## TEXT BLOCK
################
SINGAPORE: After the United States seized over US$15 billion in bitcoin and issued sanctions in October against Prince Holding Group, the Cambodian group it accused of running a scam empire, other jurisdictions took actions of their own. Singapore seized S$150 million (US$115 million) in assets, with another US$150 million by Taiwan and US$354 million by Hong Kong. On Wednesday (Dec 3), Thailand announced it had seized more than US$300 million in assets linked to Prince Group and other scam investigations.

Yet beneath the numbers and headlines lies a more complex story of how transnational criminal organisations have evolved – and whether countries can tackle the new challenges they present.

The Prince Group allegations probably led many in Singapore to think back to the 2023 S$3 billion money laundering case, involving the so-called Fujian gang. But there are some fundamental differences.

That 2023 operation involved sequential crimes: Illicit proceeds generated overseas through scams and illegal gambling, then laundered through Singapore’s financial system. Investigators had to dig through a complex scheme involving forged passports, shell companies and draw links across a network of individuals, but there was a clear trail to follow: dirty money from foreign crimes flowing into luxury properties and bank accounts here.

The allegations against Prince Group and founder Chen Zhi paint a more sophisticated picture. In US filings and Department of Justice statements, prosecutors alleged that Prince Group itself generated vast proceeds by operating forced-labour scam compounds in Cambodia, where trafficked workers carried out “pig butchering” cryptocurrency investment fraud. 

They further alleged that the enterprise used a web of affiliated businesses and ostensibly legitimate corporate vehicles across more than 30 countries, including 17 Singapore-registered entities listed in US Treasury designations, to hold assets, obscure ownership, move funds and provide commercial cover for the wider operation. 

In this model, the boundaries between criminal activity, business infrastructure and financial services blur, creating an integrated ecosystem rather than the clean sequence of “crime abroad, laundering in Singapore” seen in the Fujian gang case. 

If allegations are confirmed, this integrated structure creates detection challenges that sequential laundering does not.

RED FLAGS BECOME HARDER TO SPOT

There is an inherent difficulty to detecting crimes that exploit legitimate business characteristics. Traditional frameworks excel at identifying red flags: unusual patterns, mismatched income sources or sanctioned jurisdictions. 

But if companies use the same infrastructure to conduct actual business and facilitate offshore crimes, how can investigators determine which parts are criminal activity? Flags turn an ambiguous shade of red.

Investigators must look beyond transaction patterns to question underlying business models. The challenge intensifies when serious crimes – forced labour camps, trafficking, violence – occur entirely outside Singapore.

Local financial institutions do not screen for forced labour indicators in overseas compounds; they assess whether financial behaviour raised concerns of money laundering taking place here. 

This does not suggest inadequate frameworks. Rather, it shows criminal innovation outpacing categorical approaches. Detection of transnational crime requires cross-border intelligence sharing and analytical capacity to connect disparate indicators.

Indeed, the Singapore Police Force (SPF) said it received related intelligence on suspicious transactions related to Prince Group in 2024 and engaged foreign counterparts to this end. More coordinated action came only after US and UK authorities published their findings on Oct 14.
################
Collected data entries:

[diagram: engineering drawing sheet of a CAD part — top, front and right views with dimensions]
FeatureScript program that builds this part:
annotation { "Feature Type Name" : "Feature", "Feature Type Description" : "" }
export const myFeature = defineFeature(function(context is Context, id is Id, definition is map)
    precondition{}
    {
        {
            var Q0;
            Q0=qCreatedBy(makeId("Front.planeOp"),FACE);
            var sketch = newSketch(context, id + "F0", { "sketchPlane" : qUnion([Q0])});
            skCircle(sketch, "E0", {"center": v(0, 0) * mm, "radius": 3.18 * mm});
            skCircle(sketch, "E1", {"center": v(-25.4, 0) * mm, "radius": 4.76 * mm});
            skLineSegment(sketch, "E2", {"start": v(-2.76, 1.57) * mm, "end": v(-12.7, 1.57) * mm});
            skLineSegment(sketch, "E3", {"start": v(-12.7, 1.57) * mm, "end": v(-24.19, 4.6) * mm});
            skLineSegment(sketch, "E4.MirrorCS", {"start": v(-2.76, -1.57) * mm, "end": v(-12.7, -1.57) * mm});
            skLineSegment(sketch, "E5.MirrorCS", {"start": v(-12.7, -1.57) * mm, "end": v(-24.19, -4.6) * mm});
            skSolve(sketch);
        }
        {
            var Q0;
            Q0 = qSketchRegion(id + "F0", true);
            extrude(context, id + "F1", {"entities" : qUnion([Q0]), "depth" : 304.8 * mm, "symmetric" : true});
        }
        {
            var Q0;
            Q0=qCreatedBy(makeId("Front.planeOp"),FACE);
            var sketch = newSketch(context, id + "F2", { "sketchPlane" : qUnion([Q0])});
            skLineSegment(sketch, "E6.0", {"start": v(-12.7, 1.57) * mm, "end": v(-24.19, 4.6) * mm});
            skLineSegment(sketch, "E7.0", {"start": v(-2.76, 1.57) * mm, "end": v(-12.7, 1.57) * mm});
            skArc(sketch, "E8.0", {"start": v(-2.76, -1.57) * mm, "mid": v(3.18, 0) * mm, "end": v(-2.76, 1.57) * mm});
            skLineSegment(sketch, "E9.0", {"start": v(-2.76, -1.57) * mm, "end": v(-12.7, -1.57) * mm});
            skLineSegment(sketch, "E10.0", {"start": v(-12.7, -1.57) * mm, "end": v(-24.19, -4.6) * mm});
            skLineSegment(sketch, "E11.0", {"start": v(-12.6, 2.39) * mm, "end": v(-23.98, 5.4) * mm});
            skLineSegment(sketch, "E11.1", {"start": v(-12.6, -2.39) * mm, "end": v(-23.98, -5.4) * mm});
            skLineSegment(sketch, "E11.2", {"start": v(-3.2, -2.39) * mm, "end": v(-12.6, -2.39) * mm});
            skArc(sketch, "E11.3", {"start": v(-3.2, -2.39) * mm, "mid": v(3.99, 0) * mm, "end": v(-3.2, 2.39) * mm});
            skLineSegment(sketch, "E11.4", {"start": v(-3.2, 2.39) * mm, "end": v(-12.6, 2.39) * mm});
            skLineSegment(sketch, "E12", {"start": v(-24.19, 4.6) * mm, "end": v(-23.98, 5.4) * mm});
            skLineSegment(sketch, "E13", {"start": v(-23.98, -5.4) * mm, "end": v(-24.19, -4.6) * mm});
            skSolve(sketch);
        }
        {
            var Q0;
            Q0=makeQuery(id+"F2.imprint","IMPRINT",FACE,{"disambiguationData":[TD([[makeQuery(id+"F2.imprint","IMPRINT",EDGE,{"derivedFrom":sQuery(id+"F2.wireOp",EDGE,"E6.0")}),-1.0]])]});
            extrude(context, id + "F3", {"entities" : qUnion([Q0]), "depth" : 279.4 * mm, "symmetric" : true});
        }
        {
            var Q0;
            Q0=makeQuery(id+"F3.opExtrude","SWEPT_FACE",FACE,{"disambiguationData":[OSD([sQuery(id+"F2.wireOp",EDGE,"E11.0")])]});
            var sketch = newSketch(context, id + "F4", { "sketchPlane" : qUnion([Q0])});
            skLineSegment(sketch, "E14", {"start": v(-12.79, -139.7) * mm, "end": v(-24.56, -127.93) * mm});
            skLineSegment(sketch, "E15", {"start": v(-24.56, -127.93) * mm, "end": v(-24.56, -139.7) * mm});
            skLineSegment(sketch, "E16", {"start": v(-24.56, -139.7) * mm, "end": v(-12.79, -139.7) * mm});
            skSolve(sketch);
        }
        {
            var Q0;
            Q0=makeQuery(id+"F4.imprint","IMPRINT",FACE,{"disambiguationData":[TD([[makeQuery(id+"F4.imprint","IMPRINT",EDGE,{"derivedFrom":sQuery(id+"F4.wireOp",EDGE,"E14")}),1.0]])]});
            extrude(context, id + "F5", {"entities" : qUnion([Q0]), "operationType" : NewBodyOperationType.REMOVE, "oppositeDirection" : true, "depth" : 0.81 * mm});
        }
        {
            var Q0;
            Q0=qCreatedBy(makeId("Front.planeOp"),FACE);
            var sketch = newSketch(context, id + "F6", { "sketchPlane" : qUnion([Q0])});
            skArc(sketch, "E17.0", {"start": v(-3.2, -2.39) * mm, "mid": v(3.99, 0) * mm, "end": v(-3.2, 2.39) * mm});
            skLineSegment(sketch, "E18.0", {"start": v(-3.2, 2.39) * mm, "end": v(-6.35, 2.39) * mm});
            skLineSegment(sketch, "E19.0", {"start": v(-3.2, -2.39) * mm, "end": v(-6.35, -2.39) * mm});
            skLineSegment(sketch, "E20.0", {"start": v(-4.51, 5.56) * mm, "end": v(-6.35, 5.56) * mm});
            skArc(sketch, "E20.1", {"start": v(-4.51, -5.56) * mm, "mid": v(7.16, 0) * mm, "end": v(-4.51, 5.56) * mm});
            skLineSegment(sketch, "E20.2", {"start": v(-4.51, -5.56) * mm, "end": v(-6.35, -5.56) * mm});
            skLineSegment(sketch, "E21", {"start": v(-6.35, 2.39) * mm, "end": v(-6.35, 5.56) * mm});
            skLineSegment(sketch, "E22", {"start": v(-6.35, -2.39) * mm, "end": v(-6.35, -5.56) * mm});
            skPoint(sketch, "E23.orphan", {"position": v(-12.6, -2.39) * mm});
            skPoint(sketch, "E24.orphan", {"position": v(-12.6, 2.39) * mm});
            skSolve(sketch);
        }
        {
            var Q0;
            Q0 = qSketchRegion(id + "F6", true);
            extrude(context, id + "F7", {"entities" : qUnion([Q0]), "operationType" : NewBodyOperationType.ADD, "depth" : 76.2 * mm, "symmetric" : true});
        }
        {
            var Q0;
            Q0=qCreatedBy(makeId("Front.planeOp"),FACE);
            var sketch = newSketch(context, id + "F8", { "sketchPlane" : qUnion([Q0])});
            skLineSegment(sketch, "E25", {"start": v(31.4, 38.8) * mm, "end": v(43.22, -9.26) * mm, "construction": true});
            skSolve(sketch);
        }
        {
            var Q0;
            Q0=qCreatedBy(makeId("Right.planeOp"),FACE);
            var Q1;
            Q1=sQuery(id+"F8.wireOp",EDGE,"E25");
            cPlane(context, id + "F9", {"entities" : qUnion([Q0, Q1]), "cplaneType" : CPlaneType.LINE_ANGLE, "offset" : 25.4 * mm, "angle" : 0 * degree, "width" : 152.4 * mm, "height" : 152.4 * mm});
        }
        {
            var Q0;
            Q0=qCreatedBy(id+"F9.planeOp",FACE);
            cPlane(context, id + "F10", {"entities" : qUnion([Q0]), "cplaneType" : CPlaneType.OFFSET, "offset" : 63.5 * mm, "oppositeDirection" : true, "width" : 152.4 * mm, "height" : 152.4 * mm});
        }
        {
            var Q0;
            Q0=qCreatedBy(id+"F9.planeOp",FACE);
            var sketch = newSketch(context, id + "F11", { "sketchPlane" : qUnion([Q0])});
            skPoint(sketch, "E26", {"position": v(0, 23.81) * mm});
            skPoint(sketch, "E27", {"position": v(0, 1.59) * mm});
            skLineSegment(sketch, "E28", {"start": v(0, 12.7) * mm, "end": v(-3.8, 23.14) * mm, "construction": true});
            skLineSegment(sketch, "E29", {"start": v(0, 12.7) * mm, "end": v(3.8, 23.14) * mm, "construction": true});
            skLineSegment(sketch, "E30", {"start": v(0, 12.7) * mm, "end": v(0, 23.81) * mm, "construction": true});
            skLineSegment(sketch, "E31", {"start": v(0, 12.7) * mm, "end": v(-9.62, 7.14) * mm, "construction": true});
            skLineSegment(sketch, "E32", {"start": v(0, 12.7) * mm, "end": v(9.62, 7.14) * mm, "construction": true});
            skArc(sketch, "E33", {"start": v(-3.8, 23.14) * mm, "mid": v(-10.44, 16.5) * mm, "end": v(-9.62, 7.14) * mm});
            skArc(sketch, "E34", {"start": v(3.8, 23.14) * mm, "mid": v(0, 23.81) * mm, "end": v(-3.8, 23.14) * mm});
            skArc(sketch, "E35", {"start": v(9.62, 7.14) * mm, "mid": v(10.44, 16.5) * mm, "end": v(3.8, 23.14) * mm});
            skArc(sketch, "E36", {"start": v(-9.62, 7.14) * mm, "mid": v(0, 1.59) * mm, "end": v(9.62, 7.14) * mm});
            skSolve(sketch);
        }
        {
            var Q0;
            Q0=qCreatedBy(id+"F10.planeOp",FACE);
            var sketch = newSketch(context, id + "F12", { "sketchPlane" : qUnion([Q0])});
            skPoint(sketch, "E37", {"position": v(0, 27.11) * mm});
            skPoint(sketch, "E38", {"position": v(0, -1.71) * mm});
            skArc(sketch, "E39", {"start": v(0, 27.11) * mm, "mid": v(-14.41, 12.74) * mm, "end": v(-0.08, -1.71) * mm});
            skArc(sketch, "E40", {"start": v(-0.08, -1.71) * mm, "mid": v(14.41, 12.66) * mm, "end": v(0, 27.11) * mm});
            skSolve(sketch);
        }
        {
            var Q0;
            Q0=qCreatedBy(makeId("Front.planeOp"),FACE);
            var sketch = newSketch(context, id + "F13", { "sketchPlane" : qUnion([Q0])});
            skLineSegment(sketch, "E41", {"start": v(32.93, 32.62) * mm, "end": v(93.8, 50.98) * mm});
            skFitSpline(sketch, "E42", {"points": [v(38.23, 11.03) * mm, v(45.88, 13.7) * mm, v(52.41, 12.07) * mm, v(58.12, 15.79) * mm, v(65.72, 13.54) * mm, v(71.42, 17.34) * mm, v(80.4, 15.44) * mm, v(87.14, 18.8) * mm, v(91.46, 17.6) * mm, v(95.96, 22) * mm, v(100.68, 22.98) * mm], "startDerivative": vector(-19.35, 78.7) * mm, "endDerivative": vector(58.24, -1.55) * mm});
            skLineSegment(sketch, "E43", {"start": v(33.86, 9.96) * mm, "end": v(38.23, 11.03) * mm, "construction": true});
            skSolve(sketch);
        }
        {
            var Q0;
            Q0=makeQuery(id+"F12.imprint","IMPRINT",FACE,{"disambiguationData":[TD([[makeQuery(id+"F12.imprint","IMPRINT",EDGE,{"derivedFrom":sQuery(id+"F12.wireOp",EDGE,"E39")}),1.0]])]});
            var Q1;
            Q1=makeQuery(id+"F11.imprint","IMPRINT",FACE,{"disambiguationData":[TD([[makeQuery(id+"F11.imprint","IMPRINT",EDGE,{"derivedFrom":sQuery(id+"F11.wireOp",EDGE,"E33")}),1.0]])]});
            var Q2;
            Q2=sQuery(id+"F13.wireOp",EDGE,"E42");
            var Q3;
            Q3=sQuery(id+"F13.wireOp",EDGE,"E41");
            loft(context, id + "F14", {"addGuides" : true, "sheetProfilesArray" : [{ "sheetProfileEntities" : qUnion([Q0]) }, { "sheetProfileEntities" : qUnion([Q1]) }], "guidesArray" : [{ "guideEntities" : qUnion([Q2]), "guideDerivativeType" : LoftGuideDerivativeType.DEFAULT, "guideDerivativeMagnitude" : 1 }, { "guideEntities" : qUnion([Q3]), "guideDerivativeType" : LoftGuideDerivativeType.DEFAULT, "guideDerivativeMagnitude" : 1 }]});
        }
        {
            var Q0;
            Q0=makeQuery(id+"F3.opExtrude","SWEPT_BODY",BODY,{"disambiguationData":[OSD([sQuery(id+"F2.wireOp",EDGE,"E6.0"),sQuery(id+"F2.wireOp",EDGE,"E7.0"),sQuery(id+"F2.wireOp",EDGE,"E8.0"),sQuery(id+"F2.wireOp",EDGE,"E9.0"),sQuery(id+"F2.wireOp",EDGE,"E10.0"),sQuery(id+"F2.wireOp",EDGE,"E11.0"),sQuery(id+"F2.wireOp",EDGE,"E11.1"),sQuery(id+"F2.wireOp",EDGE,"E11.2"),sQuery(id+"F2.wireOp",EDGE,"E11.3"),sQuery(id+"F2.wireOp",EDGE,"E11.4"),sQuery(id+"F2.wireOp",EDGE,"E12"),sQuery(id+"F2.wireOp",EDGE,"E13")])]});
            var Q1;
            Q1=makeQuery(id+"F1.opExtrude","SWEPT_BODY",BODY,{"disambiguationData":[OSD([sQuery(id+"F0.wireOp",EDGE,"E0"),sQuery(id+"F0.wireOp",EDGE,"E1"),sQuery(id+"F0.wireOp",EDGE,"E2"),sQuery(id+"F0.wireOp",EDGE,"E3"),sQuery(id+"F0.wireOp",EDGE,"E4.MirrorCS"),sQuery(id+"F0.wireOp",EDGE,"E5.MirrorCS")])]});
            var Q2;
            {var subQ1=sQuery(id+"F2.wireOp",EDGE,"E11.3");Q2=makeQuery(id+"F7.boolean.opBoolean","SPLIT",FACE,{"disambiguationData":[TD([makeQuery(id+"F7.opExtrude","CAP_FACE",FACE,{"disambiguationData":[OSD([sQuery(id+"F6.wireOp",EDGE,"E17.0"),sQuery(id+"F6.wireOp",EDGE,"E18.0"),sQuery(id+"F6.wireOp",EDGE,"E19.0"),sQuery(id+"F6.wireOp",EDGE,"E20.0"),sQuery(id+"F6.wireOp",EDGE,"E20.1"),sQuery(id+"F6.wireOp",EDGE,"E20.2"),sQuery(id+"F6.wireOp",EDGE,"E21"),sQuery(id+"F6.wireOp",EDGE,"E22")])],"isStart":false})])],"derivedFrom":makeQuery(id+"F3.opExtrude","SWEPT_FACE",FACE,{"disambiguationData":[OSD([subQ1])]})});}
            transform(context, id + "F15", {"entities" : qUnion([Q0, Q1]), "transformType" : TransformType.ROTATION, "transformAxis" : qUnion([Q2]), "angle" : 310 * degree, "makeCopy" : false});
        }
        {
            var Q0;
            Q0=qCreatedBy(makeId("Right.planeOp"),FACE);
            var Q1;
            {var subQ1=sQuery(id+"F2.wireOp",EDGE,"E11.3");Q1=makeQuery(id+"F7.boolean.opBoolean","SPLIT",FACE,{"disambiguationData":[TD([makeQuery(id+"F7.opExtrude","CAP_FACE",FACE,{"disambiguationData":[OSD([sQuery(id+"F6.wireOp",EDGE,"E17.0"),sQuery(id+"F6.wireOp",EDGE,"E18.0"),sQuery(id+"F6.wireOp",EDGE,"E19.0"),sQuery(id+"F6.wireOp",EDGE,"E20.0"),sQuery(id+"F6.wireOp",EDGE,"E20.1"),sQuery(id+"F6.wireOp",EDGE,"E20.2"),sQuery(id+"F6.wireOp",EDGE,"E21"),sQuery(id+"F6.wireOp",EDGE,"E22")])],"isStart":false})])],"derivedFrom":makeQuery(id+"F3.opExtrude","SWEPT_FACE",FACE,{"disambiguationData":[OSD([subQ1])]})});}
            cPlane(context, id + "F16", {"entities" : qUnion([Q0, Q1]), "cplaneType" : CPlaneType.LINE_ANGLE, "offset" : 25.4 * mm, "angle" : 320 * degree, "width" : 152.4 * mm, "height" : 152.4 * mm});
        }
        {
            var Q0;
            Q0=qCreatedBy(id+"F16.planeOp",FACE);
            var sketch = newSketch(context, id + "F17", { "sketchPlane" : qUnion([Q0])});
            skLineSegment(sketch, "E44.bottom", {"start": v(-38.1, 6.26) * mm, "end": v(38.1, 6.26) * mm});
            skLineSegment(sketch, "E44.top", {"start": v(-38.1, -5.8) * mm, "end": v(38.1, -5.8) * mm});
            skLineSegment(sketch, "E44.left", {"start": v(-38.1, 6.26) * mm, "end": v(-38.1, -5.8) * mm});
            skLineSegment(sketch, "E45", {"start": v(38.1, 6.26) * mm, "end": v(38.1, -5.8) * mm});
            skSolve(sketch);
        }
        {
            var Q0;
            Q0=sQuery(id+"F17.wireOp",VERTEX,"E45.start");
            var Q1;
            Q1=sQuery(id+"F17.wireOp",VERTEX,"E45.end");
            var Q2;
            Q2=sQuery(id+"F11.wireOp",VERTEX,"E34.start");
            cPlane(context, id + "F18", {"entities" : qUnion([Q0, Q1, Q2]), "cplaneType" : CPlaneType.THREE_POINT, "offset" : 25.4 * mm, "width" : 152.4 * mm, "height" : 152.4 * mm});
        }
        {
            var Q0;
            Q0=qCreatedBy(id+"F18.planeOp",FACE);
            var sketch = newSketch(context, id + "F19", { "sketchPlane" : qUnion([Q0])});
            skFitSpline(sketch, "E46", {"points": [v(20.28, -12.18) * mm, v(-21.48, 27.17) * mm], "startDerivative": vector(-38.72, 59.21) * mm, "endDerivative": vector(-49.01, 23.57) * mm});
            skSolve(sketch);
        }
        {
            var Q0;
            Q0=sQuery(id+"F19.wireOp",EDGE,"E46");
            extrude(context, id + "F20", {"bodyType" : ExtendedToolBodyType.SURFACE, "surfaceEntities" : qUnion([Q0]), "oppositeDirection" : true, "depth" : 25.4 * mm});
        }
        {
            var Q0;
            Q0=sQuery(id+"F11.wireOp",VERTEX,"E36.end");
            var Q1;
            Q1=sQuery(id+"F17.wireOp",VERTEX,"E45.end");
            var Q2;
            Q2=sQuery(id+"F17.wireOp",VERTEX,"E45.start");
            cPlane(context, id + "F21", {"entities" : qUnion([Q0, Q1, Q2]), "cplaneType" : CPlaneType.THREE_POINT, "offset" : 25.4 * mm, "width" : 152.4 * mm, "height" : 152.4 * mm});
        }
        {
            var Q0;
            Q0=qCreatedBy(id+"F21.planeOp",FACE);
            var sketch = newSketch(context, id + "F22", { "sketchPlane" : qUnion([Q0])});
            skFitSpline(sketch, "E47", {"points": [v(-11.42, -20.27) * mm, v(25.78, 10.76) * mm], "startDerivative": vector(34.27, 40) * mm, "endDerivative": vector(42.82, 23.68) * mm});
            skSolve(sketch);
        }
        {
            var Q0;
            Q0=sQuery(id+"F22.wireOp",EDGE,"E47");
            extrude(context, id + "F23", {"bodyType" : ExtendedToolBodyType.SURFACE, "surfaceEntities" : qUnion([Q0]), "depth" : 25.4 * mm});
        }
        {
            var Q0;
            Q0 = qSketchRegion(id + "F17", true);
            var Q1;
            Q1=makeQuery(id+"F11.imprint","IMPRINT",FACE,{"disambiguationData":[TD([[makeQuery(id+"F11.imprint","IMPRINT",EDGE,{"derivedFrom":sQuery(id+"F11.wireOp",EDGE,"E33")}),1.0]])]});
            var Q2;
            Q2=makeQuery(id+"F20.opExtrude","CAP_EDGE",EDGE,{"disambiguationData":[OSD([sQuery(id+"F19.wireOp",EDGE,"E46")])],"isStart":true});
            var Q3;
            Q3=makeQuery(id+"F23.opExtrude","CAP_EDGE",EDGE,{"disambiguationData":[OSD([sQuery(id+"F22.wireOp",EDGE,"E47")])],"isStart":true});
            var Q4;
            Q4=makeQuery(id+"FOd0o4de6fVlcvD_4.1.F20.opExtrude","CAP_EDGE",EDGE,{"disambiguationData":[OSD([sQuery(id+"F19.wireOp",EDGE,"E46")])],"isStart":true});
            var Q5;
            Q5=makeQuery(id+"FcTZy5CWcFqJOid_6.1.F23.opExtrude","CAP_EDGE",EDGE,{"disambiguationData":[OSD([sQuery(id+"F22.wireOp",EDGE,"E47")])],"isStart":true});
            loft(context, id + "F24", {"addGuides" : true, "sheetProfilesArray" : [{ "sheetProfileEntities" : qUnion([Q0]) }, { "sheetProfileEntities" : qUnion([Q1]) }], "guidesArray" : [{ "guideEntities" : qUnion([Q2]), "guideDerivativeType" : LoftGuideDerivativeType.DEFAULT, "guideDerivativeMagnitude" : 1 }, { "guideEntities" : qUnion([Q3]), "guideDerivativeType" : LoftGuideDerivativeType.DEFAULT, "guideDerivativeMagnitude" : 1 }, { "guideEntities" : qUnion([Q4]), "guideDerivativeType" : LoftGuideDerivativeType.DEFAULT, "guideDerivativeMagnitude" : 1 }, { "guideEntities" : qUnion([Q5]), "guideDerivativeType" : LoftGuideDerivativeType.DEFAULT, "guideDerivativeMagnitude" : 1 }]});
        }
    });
################
## YOUR INSTRUCTIONS
In three sentences, summarize the commentary on the Prince Group case. The records were taken from a different source than the text.

## SOLUTION
After the United States seized over US$15 billion in bitcoin and sanctioned Cambodia's Prince Group over an alleged scam empire, Singapore, Taiwan, Hong Kong and Thailand also seized assets. Unlike the 2023 Fujian gang case, in which money from foreign crimes was laundered through Singapore, prosecutors allege that Prince Group itself ran forced-labour scam compounds and used affiliated businesses in more than 30 countries, including 17 Singapore-registered entities, to hold assets and move funds. Such an integrated structure makes red flags harder to spot, especially when the serious crimes occur entirely outside Singapore, so detecting transnational crime requires cross-border intelligence sharing.